Aufträge für zwei Milliarden Euro zum Jahresende. Mit Kreuzfahrern, Yachten und Fähren gegen Konkurrenz aus Asien

Hamburg. Silberstreif am Horizont für den deutschen Schiffbau: Zum Jahresende hat sich die Auftragslage spürbar verbessert. Allein seit September haben die Werften neun Aufträge für rund zwei Milliarden Euro gebucht. "Damit steigt die Zahl der Neubauten in diesem Jahr auf 22 Schiffe im Wert von 2,4 Milliarden Euro", sagte Werner Lundt, Hauptgeschäftsführer des Verbands für Schiffbau und Meerestechnik (VSM), dem Abendblatt. In den ersten neun Monaten hatten die Betriebe nur Neubauten-Aufträge für insgesamt 400 Millionen Euro erhalten.

Die größten Aufträge zog zum Jahresende Deutschlands bekanntester Schiffbauer, die Meyer Werft in Papenburg, an Land. Allein die beiden Ende Oktober von der US-Reederei Norwegian Cruise Line (NCL) bestellten Kreuzfahrtriesen für jeweils mehr als 4000 Passagiere sind zusammen 1,2 Milliarden Euro wert. Die Werft mit ihren 2500 Mitarbeitern ist mit den beiden bisher größten in Papenburg bestellten Schiffen bis 2014 ausgelastet.

Auch die Hamburger Sietas-Werft erzielte Anfang Dezember einen Erfolg. Zum ersten Mal holte der neue Chef Rüdiger Fuchs einen Auftrag für ein Transport- und Installationsschiff für Windkraftanlagen auf See nach Deutschland. Zum Erfolgskonzept gehört, dass Sietas der niederländischen Van-Oord-Gruppe auch den Kran für den Neubau mitliefert. Dieser wird von der Neuenfelder Maschinenfabrik hergestellt, die zur Firmengruppe zählt.
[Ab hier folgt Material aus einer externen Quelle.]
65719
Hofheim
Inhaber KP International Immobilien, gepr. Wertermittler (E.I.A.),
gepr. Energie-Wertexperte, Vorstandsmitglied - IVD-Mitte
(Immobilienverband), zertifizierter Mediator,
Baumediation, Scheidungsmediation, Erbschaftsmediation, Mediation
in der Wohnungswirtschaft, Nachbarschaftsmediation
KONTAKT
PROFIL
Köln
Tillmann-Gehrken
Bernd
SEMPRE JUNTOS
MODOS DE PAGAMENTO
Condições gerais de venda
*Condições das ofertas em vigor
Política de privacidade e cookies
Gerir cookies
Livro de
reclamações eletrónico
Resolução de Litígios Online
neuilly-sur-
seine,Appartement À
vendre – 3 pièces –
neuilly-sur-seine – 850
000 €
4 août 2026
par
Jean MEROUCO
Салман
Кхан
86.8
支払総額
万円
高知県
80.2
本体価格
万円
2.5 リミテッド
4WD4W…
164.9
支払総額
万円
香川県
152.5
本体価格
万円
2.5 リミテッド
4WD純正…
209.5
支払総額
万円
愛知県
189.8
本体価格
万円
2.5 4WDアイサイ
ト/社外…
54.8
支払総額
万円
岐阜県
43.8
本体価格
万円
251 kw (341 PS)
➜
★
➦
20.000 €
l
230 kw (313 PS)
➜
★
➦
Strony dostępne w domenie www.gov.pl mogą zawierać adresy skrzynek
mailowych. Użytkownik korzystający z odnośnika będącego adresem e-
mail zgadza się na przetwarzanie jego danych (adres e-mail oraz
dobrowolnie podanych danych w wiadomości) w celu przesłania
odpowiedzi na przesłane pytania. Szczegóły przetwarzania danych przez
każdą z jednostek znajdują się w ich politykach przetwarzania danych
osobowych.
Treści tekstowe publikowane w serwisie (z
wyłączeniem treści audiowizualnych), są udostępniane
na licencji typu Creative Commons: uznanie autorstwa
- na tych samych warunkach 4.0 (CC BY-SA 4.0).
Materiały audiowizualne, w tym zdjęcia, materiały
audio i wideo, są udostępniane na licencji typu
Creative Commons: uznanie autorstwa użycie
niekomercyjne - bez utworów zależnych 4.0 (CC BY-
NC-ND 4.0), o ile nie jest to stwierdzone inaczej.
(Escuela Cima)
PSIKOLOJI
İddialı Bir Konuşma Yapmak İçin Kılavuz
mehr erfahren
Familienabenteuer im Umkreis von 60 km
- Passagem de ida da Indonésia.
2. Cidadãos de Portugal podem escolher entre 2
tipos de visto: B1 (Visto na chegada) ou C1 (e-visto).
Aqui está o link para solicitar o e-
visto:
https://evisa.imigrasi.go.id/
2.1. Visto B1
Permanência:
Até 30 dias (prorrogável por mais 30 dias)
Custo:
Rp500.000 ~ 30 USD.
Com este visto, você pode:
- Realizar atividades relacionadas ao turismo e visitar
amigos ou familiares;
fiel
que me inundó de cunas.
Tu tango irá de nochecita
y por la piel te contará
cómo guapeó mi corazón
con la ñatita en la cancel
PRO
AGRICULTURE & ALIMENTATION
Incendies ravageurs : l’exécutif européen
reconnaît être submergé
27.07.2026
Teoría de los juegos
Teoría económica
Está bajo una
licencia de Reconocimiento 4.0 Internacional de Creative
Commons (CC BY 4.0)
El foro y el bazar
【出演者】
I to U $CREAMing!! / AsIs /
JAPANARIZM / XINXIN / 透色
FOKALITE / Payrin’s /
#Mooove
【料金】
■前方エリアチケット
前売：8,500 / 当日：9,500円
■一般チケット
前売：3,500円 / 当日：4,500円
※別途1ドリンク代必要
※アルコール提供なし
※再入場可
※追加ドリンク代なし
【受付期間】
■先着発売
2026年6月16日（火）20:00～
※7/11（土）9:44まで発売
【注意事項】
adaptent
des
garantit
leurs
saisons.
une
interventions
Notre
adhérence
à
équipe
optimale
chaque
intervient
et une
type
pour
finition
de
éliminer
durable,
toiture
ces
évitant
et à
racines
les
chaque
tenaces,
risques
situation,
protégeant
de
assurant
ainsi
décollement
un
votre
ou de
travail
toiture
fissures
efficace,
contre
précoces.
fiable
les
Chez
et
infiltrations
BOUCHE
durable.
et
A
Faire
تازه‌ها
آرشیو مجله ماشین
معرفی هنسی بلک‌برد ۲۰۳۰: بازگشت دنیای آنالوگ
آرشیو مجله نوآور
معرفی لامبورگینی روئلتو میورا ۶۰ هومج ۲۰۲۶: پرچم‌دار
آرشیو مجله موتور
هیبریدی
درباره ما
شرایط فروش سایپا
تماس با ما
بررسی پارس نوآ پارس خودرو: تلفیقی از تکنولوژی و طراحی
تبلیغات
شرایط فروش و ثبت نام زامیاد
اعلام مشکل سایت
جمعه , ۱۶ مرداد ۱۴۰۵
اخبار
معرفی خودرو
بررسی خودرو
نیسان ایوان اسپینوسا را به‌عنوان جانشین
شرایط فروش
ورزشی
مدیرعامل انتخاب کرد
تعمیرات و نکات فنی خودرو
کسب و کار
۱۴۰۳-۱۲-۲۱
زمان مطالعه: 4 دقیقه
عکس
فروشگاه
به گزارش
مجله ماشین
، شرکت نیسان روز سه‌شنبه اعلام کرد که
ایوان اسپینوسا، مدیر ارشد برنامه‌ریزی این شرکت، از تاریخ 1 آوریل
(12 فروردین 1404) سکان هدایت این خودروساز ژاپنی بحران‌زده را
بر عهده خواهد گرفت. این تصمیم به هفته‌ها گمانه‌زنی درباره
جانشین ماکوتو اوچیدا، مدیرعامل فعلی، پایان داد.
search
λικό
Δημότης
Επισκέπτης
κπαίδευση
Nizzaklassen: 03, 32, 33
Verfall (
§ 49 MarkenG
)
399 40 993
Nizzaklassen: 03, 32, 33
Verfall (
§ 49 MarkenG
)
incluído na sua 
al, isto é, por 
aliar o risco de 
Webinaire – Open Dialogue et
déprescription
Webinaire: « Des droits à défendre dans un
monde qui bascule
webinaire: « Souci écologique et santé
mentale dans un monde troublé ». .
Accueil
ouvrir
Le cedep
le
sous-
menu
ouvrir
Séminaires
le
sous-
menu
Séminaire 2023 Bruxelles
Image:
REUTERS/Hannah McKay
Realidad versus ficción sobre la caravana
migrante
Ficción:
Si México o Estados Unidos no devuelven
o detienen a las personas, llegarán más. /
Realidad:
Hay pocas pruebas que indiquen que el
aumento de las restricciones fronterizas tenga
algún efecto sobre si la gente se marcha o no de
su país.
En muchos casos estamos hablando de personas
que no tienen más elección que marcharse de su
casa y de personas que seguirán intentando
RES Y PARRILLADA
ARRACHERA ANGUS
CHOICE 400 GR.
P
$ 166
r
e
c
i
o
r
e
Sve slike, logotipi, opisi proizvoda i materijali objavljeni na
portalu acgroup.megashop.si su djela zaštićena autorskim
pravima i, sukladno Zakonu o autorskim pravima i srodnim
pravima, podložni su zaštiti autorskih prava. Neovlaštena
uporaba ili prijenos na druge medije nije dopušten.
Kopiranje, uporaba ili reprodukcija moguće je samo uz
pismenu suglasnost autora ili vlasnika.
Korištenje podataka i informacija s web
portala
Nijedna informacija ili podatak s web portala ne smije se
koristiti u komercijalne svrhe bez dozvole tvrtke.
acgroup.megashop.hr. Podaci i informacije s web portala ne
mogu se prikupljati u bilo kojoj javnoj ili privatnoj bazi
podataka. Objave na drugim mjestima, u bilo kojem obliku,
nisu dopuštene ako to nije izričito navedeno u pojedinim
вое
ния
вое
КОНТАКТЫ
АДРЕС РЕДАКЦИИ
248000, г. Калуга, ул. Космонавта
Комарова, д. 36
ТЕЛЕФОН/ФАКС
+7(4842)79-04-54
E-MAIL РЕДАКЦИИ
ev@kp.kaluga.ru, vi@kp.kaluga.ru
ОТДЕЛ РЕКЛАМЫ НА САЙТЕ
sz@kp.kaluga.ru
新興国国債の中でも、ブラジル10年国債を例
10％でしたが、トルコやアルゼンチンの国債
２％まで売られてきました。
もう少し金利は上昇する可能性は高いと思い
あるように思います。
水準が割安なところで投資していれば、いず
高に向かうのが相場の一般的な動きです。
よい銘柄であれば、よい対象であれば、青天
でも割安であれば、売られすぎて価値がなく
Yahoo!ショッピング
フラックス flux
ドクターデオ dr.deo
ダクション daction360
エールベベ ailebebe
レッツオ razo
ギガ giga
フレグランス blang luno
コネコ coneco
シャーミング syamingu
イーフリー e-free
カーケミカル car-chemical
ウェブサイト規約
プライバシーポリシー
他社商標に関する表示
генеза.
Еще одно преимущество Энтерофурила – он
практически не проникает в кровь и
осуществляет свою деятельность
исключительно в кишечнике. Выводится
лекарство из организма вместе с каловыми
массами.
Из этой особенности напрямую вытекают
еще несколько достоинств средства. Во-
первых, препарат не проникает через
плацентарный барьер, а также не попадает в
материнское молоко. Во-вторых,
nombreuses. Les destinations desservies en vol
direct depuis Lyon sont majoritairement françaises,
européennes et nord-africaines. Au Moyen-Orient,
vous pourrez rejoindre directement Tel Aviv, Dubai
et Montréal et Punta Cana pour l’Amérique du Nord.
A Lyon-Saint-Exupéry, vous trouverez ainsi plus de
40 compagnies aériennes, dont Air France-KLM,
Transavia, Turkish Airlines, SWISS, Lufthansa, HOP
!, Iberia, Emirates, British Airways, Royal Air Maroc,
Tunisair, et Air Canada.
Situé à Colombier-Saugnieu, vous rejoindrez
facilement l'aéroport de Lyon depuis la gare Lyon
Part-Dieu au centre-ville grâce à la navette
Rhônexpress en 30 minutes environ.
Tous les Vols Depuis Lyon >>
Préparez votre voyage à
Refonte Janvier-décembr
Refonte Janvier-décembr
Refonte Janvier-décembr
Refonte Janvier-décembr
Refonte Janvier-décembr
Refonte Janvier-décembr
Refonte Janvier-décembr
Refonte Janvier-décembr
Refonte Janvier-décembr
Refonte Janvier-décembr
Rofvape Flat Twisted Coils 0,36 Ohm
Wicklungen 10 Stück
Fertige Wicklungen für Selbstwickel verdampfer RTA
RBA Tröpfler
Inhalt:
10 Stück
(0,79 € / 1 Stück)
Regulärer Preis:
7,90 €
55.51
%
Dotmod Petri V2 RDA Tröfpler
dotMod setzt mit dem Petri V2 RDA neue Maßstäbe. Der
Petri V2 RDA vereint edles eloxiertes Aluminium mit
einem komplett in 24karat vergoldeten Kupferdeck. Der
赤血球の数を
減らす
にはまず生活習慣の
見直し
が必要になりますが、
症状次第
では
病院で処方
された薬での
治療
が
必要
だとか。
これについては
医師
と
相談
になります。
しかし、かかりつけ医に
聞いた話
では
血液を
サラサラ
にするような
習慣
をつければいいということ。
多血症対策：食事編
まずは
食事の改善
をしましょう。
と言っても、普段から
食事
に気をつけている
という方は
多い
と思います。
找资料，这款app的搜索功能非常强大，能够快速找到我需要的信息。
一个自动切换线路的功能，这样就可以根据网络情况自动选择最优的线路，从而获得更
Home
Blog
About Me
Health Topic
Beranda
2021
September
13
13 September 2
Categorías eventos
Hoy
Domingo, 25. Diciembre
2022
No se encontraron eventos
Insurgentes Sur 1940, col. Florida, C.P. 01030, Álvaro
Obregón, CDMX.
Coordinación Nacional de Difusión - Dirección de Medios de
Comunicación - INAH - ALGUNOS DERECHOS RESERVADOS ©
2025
Für Fuchs ist das Schiff der "Einstieg in einen neuen Wachstumsmarkt. Wir haben uns gegen Konkurrenten aus den Niederlanden, China und den Vereinigten Arabischen Emiraten durchgesetzt", so der Sietas-Chef. Das Auftragsvolumen soll gut 100 Millionen Euro betragen. Zudem wurde eine Option für ein zweites Schiff vereinbart.

Für die gesamte deutsche Branche reichen die Aufträge aus diesem Jahr jedoch nicht, um die Beschäftigung zu stabilisieren. "Sie bringen nur Arbeit für sechs Monate, sodass die Auslastung der Betriebe insgesamt auf ein Jahr zurückgeht", so Lundt. "Der Trend bei den Beschäftigten zeigt weiter nach unten", so der VSM-Chef. Schon Ende September lag die Zahl der fest angestellten Mitarbeiter bei 18 700 und damit um gut 1300 niedriger als noch 2009.

Aufträge für Standardfrachter für Container oder Massengut gingen in diesem Jahr bundesweit gar nicht mehr ein. Bei ihnen beherrschen China, das inzwischen zur Schiffbaunation Nummer eins aufgerückt ist, und Korea den Markt. Beide Länder zusammen stehen für mehr als zwei Drittel der weltweiten Produktion. Deutschland liegt etwa gleichauf mit Italien mit einem Anteil von unter zwei Prozent auf Platz vier hinter Japan. Die deutschen Unternehmen haben sich neben Kreuzfahrern vor allem auf Großyachten und Passagierfähren spezialisiert. Sie machen inzwischen mehr als 70 Prozent des Auftragsbestands aus. "Die weltweiten Überkapazitäten im Schiffbau sorgen aber dafür, dass der Preisdruck anhält. Das gilt auch bei den Passagierschiffen, auch wenn hier die Asiaten noch keine große Rolle spielen", sagt der Sprecher der Meyer Werft, Peter Hackmann.

Für 2010 erwartet der Schiffbauverband die Ablieferung von 55 Schiffen. Ihre Größe soll knapp eine Million Neubautonnen (cgt) betragen. Den Gesamtwert schätzt der VSM auf 4,8 Milliarden Euro.